--- PASSAGE SHOWN ---

Originally published in the Monthly Bulletin of Temple Isaiah, The Ruach, and followed by an open forum for Temple Isaiah of Lafayette, California members in 2003.

This article was co-written by the clergy team of Temple Isaiah: Rabbi Judy Shanks, Rabbi Roberto Graetz and Cantor Chanin Becker. Our individual remarks are indicated by the use of blockquotes following our names in the midst of the article.

The Question of Clergy Officiation at Marriages

The issue of whether rabbis and cantors officiate at marriage ceremonies between Jews and non-Jews is an important and emotionally-charged one for many in our community. Until now, each of us has individually held to the personal decision not to officiate at these marriages. Be assured, we each revisit the decision periodically and study its implications both for ourselves and our community. This year, after much thought, study and reflection on the accumulated experiences of her twenty years in the rabbinate, Rabbi Shanks decided to change her position and officiate at marriages between Jews and non-Jews under the specific circumstances described below. As a clergy team and as individuals, we want to collectively and personally share our thoughts with you. We hope this article will be the beginning of many conversations.

---

GOAL 1 → Turn the listing into a Markdown table with columns "Row" and "Entry", one row per line and blank lines dropped. Begin at the line that has "purple circle: moved 1 px right, 3 px up", stop after the line that has "brown pentagon: moved 12 px down", and leave out the pictures.

--- INFORMATION GIVEN ---

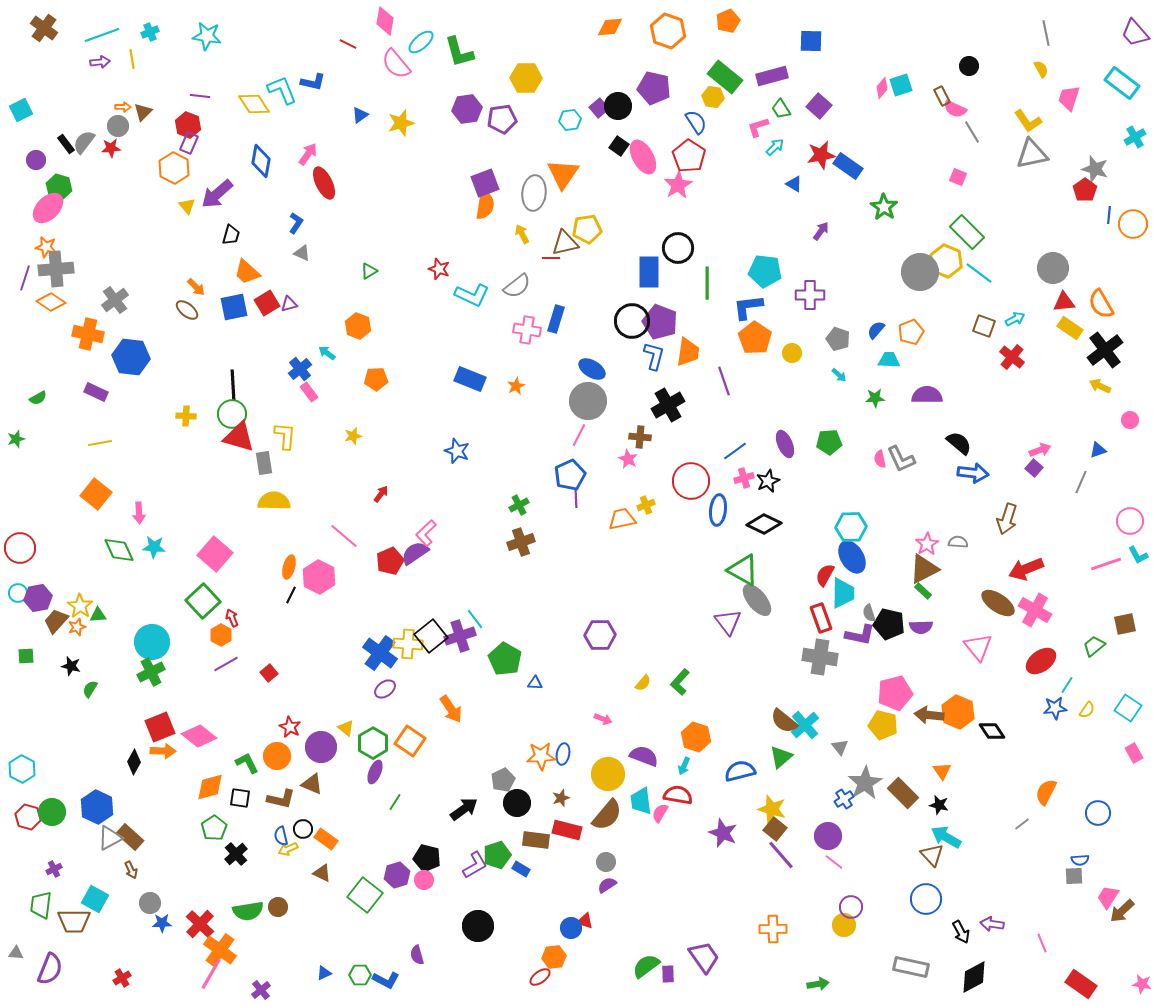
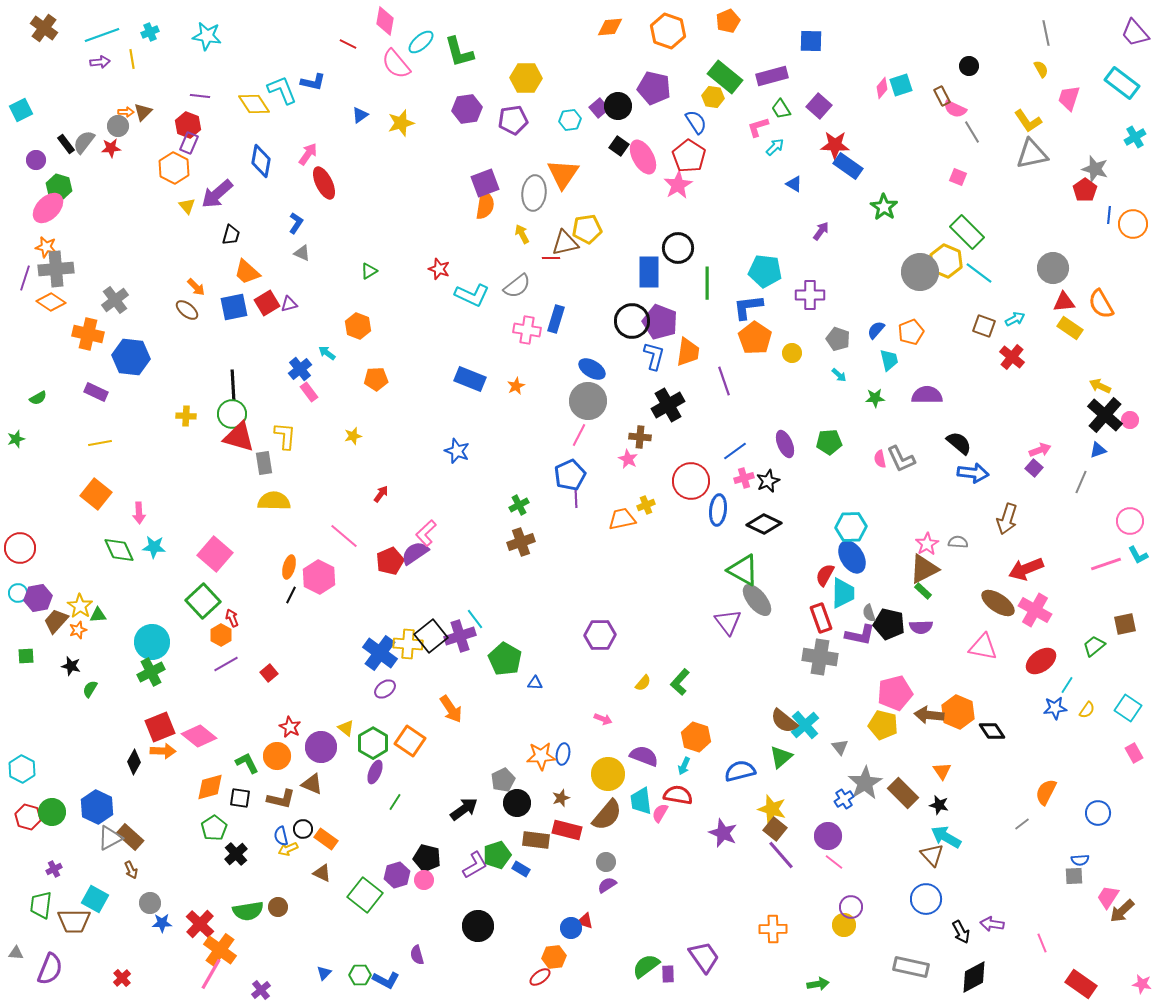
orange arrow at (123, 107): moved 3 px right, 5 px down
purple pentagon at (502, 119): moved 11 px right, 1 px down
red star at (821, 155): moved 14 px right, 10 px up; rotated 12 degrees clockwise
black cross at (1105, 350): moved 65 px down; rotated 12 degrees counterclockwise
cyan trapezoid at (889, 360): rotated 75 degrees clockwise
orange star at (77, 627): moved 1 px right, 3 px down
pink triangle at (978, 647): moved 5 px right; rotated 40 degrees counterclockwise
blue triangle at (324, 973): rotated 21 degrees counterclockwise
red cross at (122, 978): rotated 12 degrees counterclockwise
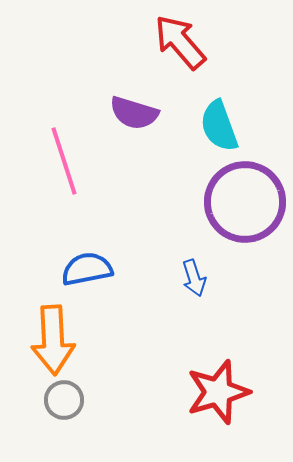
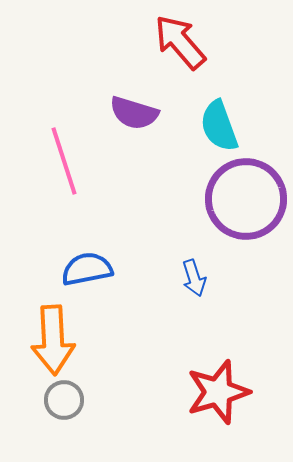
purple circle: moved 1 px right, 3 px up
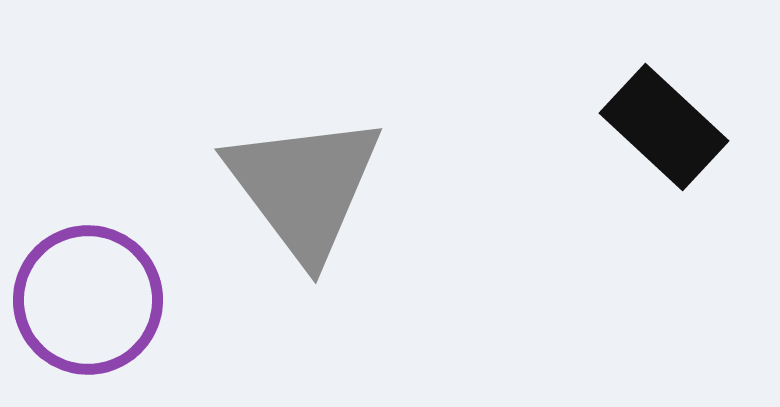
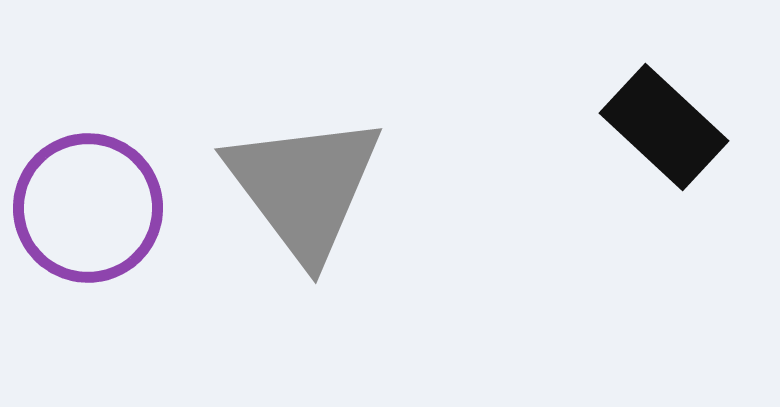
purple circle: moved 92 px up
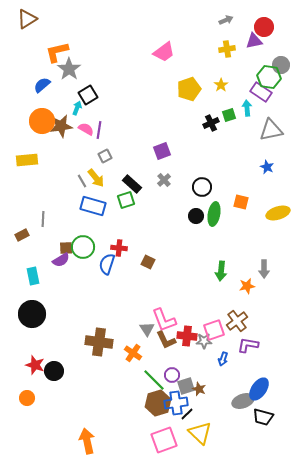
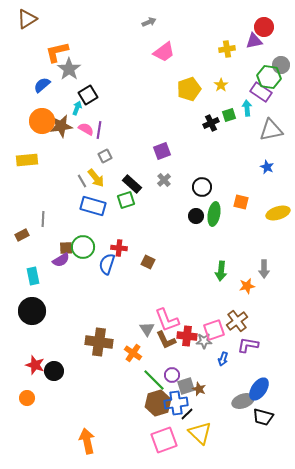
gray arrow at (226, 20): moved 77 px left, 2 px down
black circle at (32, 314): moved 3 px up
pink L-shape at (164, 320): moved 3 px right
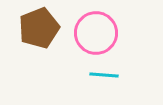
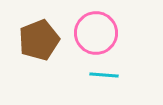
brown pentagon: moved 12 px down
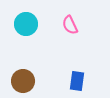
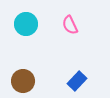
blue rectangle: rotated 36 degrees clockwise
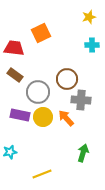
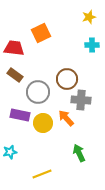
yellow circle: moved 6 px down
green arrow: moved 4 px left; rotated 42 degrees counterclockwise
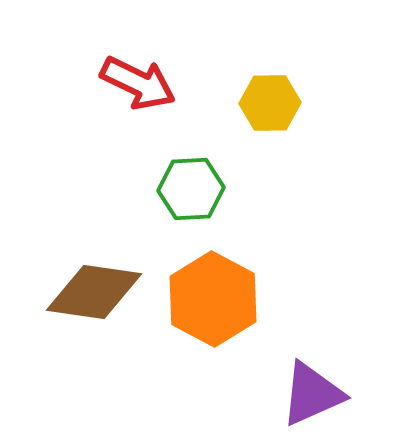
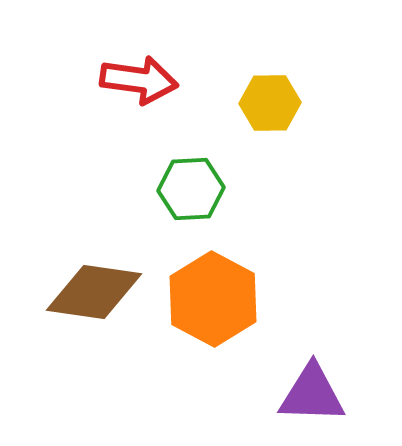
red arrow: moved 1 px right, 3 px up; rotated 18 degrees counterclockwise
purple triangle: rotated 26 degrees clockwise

---

GOAL 2 → Do these statements agree with the article on clergy officiation? (a) Rabbi Shanks has spent twenty years in the rabbinate. (b) Up to now, the clergy have officiated at marriages between Jews and non-Jews. (c) Temple Isaiah is located in Lafayette, California. Answer each with yes or no and quote the deciding words.

FINAL RESULT 1 →
| Row | Entry |
|---|---|
| 1 | purple circle: moved 1 px right, 3 px up |
| 2 | purple circle: moved 92 px up |
| 3 | gray arrow at (226, 20): moved 77 px left, 2 px down |
| 4 | black circle at (32, 314): moved 3 px up |
| 5 | pink L-shape at (164, 320): moved 3 px right |
| 6 | brown pentagon: moved 12 px down |

FINAL RESULT 2 →
(a) Yes: "the accumulated experiences of her twenty years in the rabbinate"
(b) No: "each of us has individually held to the personal decision not to officiate at these marriages"
(c) Yes: "Temple Isaiah of Lafayette, California"